* Passage:
#####

A May 1st Spring

Published by rudy Date posted on May 3, 2011

THIS question is by now ancient but it is not for one with 5th grade smarts. You need context to get this one right. Whose phone call did the late strongman Marcos always return even if this particular caller was far, far detached from the political, military and business circles of Marcos? And was neither friend nor kin?

The answer: the late Roberto Oca Sr., the head of the labor center Trade Union Congress of the Philippines, or TUCP.

Who was the man without a gun, without goons and without gold that Marcos feared most during the time Ninoy Aquino was in exile? And, who, like Ninoy, had nothing but fiery oratory. (The only difference was that this man had not gotten rid of his Pam-pango accent while firing up the multitudes. Ninoy had successfully gotten rid of his.)
The answer: the late Felixberto Olalia, main organizer of the Kilusang Mayo Uno.

The facts are these: Marcos always wanted the support of the late Oca Sr., who presided over the affairs of his national labor center from his waterfront office. Marcos was always perplexed over what the late Bert Olalia and the KMU which he led would do next to challenge his regime. Both cases are, however, instructive. Marcos, even during the peak of his authoritarian powers, had a healthy respect, if not outsized wariness, of organized labor.

Of course. Of course. These are all memories. And they are not even distant hoof beats right now—what with the near-evisceration of the labor movement. For many in my generation who never joined anything but trade unions and peasant groups—and whose idea of mobility is rising up to be a union leader or peasant leader—the ticking of the clock for the labor movement is one of the saddest development in our lives. All our lives we never dreamed to be Jaycees or Lions or Rotarians. Or respected men in the community.

Just peasant movement members or trade unionists. People who clench their fists and raise their voices. People who are not ascetics, but are totally uncomfortable with wealth and power and conventions Now this.

I have to give specifics to “now this” even if Ka Boy Herrera would protest. The labor movement is turning out into a lonely caricature.

For those well-versed with the trade union movement, there is a general sense that this formerly great institution right now has more national trade union centers and labor federations than actual card-carrying, dues-paying trade unionists.

#####

* Recorded data:
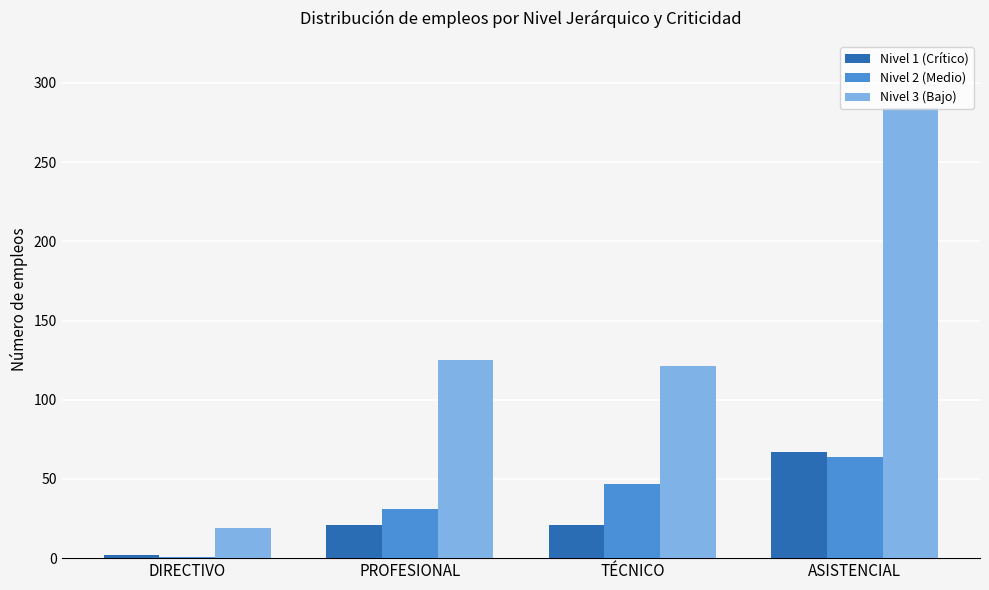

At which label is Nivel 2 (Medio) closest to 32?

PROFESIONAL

#####

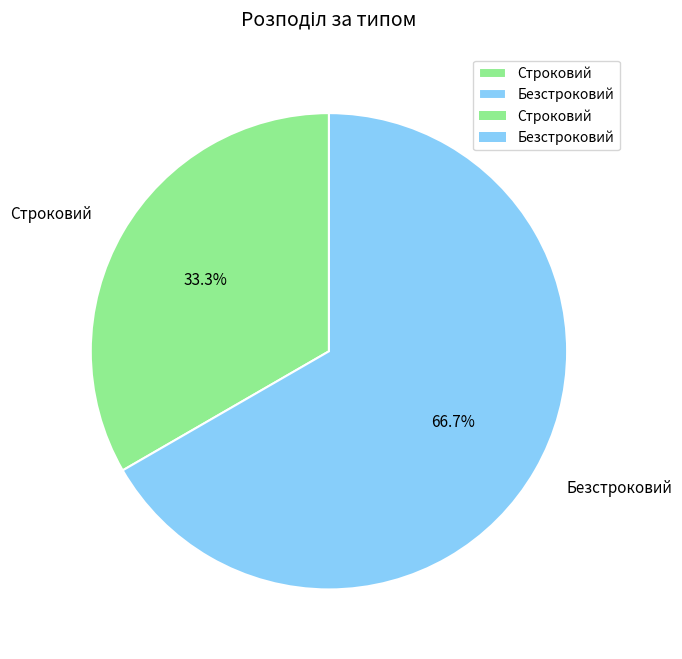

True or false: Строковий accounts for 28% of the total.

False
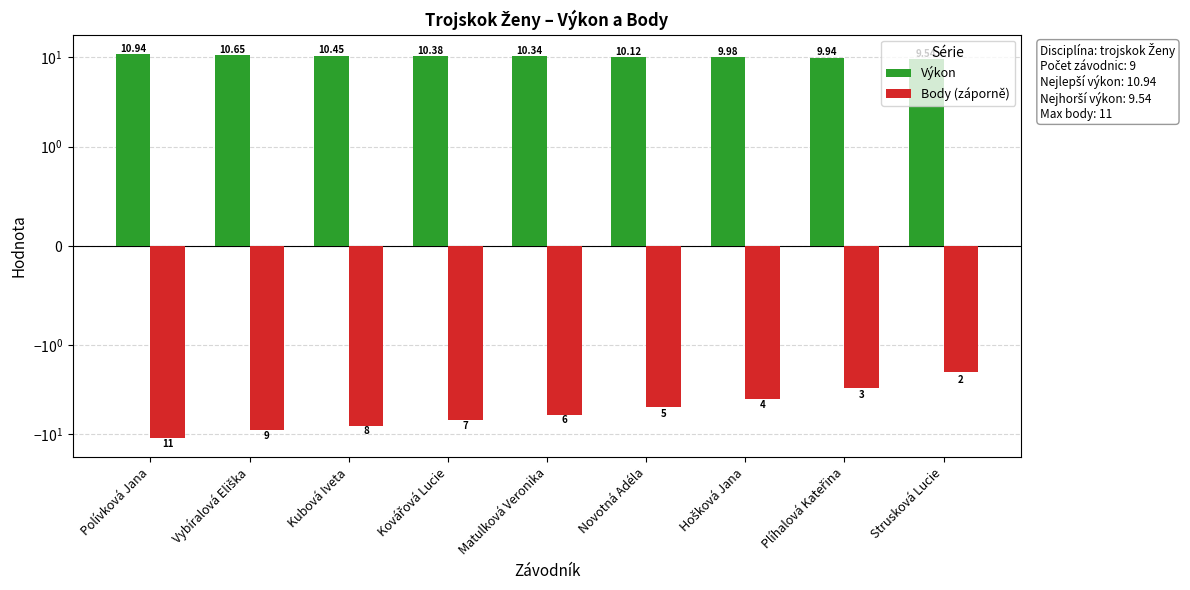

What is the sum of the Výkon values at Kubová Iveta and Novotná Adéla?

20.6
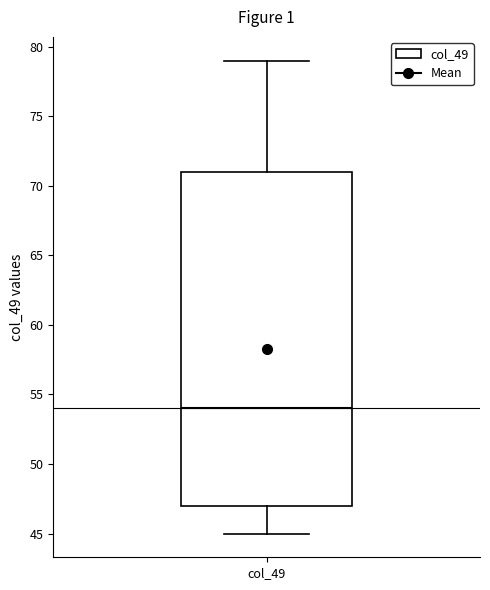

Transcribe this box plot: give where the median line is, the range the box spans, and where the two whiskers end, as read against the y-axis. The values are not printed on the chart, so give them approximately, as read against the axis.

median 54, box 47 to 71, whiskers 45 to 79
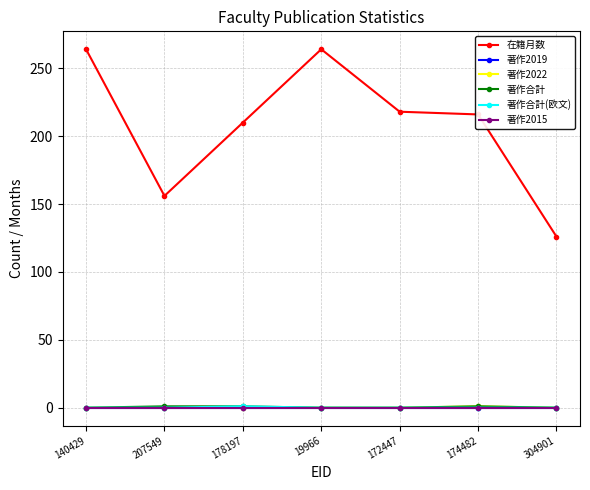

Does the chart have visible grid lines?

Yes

#####

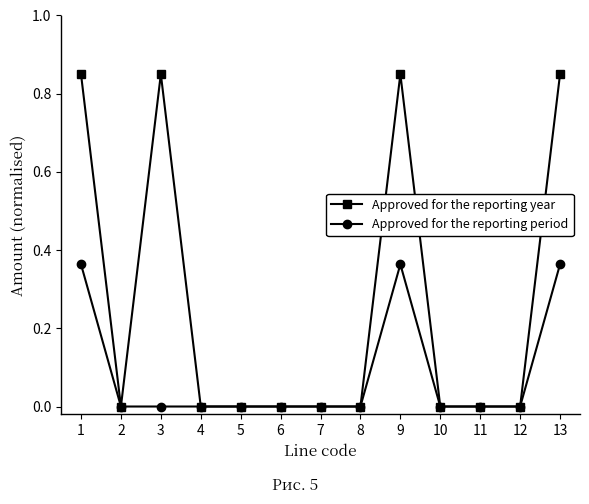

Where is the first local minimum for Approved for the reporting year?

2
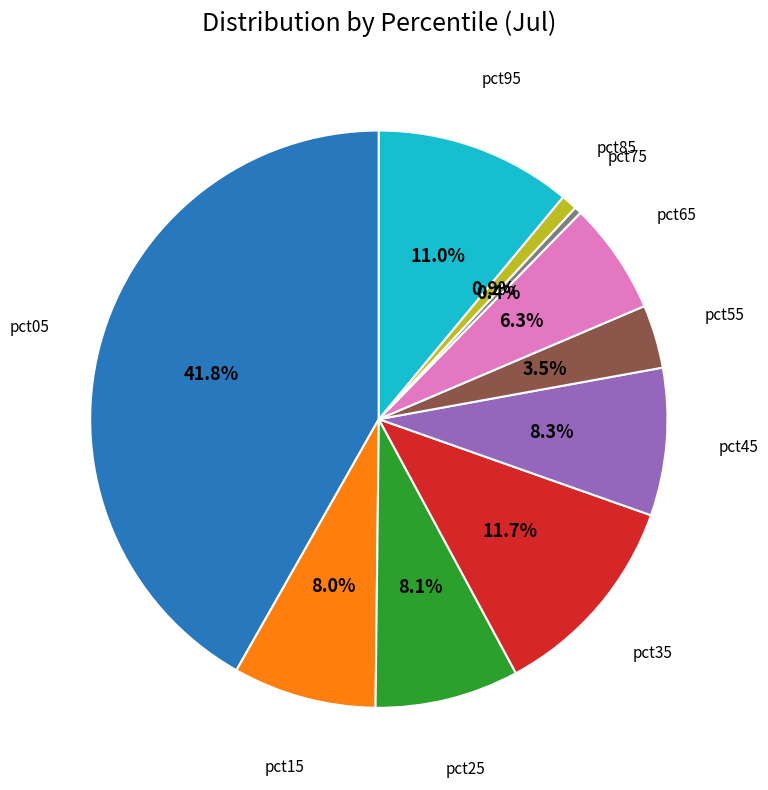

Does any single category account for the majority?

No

#####

From the column on the labor movement, reproduce the passage starting at "Who was the" and ending at "of organized labor.", word for word.

* Task solution:
Who was the man without a gun, without goons and without gold that Marcos feared most during the time Ninoy Aquino was in exile? And, who, like Ninoy, had nothing but fiery oratory. (The only difference was that this man had not gotten rid of his Pam-pango accent while firing up the multitudes. Ninoy had successfully gotten rid of his.)
The answer: the late Felixberto Olalia, main organizer of the Kilusang Mayo Uno.

The facts are these: Marcos always wanted the support of the late Oca Sr., who presided over the affairs of his national labor center from his waterfront office. Marcos was always perplexed over what the late Bert Olalia and the KMU which he led would do next to challenge his regime. Both cases are, however, instructive. Marcos, even during the peak of his authoritarian powers, had a healthy respect, if not outsized wariness, of organized labor.